The purpose of this project is to analyze bias towards favorable reviews from Amazon Vine members. The chosen dataset for this project contains watch review information. PySpark is used as park of the ETL process to extract, transform the data, and connect to an AWS RDS instance. The transformed review data is then loaded into pgAdmin. Jupyter Notebook and Pandas dataframes are then used to filter the data further, and analyze bias.
These results can also be found in the following image of the Vine_Reviews_Analysis.ipynb file.
- The total number of reviews with over 20 votes and over 50 percent positive votes is 8409.
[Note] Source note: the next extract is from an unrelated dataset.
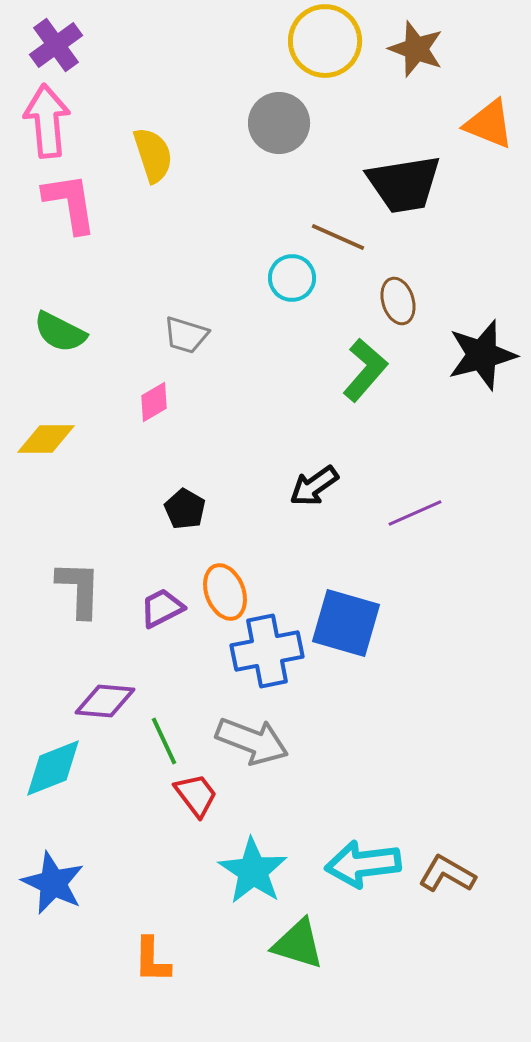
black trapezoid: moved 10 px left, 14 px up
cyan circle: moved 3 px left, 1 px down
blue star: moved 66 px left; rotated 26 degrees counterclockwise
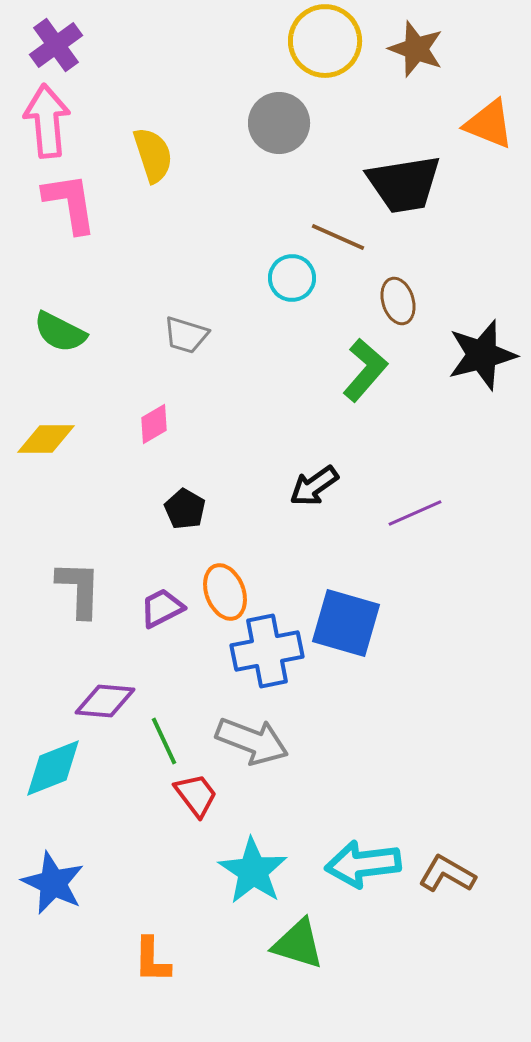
pink diamond: moved 22 px down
- The total number of vine reviews with over 20 votes and over 50 percent positive votes is 47.
- The total number of non-vine reviews with over 20 votes and over 50 percent positive votes is 8362.
- The percentage of vine reviews with 5 stars is 32%.
- The percentage of non-vine reviews with 5 stars is 52%.
In conclusion, there doesn't seem to be any positivity bias for reviews in the Vine program when looking at this watch review dataset. The percentage of vine reviews with 5 stars is 32%, while the percentage of non-vine reviews with 5 stars is 52%. Unfortunately, the number of non-vine reviews with over 20 votes and over a 50 percent positive votes rate is much larger than the number of similar vine reviews (8362 vs. 47), which leaves some uncertainty in this analysis. Future analysis could include less strict restrictions on the number of votes or positive vote percentage so that more Vine reviews could be compared. Additionally, further analysis could compare the distribution of review scores for vine and non-vine reviews.